My day started out by facilitating a session. The great thing about an Edcamp session is that you do not need to have a presentation ready. I simply made a quick Google presentation with some leading questions. I came into this Edcamp with the goal of discussing Google Apps for Education with other educators. Because participants are in charge of the content of the conference, I knew that I was in charge and responsible for setting the course of my learning. The session in room 6 was awesome! I really enjoyed that everyone felt comfortable sharing their best practices with Google Apps. As a facilitator, I just lead the conversation and added my two cents in when appropriate. I left that session with ideas to ponder and others to implement right away...that is success in my book.

And that is the power of Edcamp...the power of conversation. In our schools, we never get enough collaboration time. The time to talk and reflect is so powerful, but in the busyness of our days this opportunity is seldomly there. Instead, when given time to collaborate, the topic of collaboration is usually chosen by someone else and it can feel forced. Collaboration and conversation in schools also seem to be isolated to teams or departments. At Edcamp, teachers from all levels are talking with each other. In my session, teachers of all levels and disciplines, as well as administrators, were sharing ideas that are applicable across disciplines and grade levels. Do we ever get that opportunity in our schools? Should we promote for cross department or cross grade level conversation?

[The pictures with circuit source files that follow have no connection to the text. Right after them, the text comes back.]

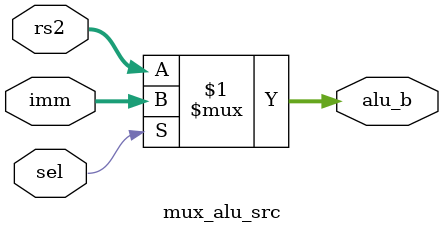
<source format=v>
module mux_alu_src (
    input wire sel,  // ALUSrc from Control
    input wire [31:0] rs2, imm,
    output wire [31:0] alu_b
);

assign alu_b = sel ? imm : rs2;

endmodule
</source>
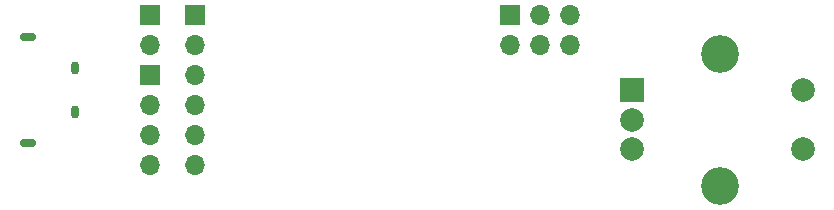
<source format=gbs>
%TF.GenerationSoftware,KiCad,Pcbnew,7.0.2-1.fc38*%
%TF.CreationDate,2023-06-01T20:35:21+02:00*%
%TF.ProjectId,laserhead-distance-sensor,6c617365-7268-4656-9164-2d6469737461,v1.0*%
%TF.SameCoordinates,Original*%
%TF.FileFunction,Soldermask,Bot*%
%TF.FilePolarity,Negative*%
%FSLAX46Y46*%
G04 Gerber Fmt 4.6, Leading zero omitted, Abs format (unit mm)*
G04 Created by KiCad (PCBNEW 7.0.2-1.fc38) date 2023-06-01 20:35:21*
%MOMM*%
%LPD*%
G01*
G04 APERTURE LIST*
%ADD10R,2.000000X2.000000*%
%ADD11C,2.000000*%
%ADD12C,3.200000*%
%ADD13O,0.700000X1.100000*%
%ADD14O,1.400000X0.700000*%
%ADD15R,1.700000X1.700000*%
%ADD16O,1.700000X1.700000*%
G04 APERTURE END LIST*
D10*
%TO.C,SW1*%
X249068500Y-129580000D03*
D11*
X249068500Y-134580000D03*
X249068500Y-132080000D03*
D12*
X256568500Y-126480000D03*
X256568500Y-137680000D03*
D11*
X263568500Y-134580000D03*
X263568500Y-129580000D03*
%TD*%
D13*
%TO.C,J2*%
X201930000Y-127690000D03*
X201930000Y-131390000D03*
D14*
X197980000Y-134040000D03*
X197980000Y-125040000D03*
%TD*%
D15*
%TO.C,J5*%
X208312500Y-123185000D03*
D16*
X208312500Y-125725000D03*
%TD*%
D15*
%TO.C,J1*%
X208312500Y-128270000D03*
D16*
X208312500Y-130810000D03*
X208312500Y-133350000D03*
X208312500Y-135890000D03*
%TD*%
D15*
%TO.C,J3*%
X212122500Y-123190000D03*
D16*
X212122500Y-125730000D03*
X212122500Y-128270000D03*
X212122500Y-130810000D03*
X212122500Y-133350000D03*
X212122500Y-135890000D03*
%TD*%
D15*
%TO.C,J4*%
X238807500Y-123185000D03*
D16*
X238807500Y-125725000D03*
X241347500Y-123185000D03*
X241347500Y-125725000D03*
X243887500Y-123185000D03*
X243887500Y-125725000D03*
%TD*%
M02*

</source>
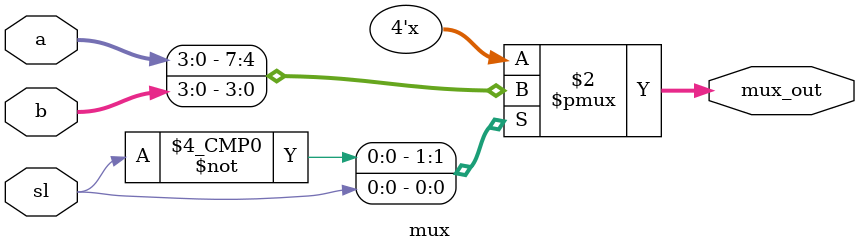
<source format=v>





module mux(

    // Now I will list the port list. 

    input wire [3:0] a,
    input wire [3:0] b,

    input wire sl, // select line 
    output reg [3:0] mux_out


);

always @(*) begin 

    case(sl)

    1'b0: mux_out = a; 
    1'b1: mux_out = b; 
    default: mux_out = 0000; 

    endcase

end 


endmodule
</source>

So could the Edcamp style of PD be applied to our schools and/or our districts? If teachers were giving more power to choose the direction of professional development, would they run with it? Would professional development time become more relevant? This was a topic of discussion during a session that I unfortunately could not attend. But the great thing is that I can revisit the session notes and get the links to notes from all the sessions. I can continue my learning after the conference.

The rest of the sessions I attended were filled with great knowledge being shared and great conversations. And as it is with any Edcamp, the side and hallway conversations were just as valuable. Those one on one moments are just priceless, whether you are giving the assistance or receiving it. Open and honest conversations are expected at an Edcamp. Sometimes you cannot replicate this back at your school and/or district.

In all, EdcampSTL was a huge success and one of the highlights of my year. Special thanks go out to Chris McGee, Bob Dillon, and the rest of my orange hoodie helpers out there for putting on a top notch conference. I will definitely be back and I look forward to implementing my new learning back in my district.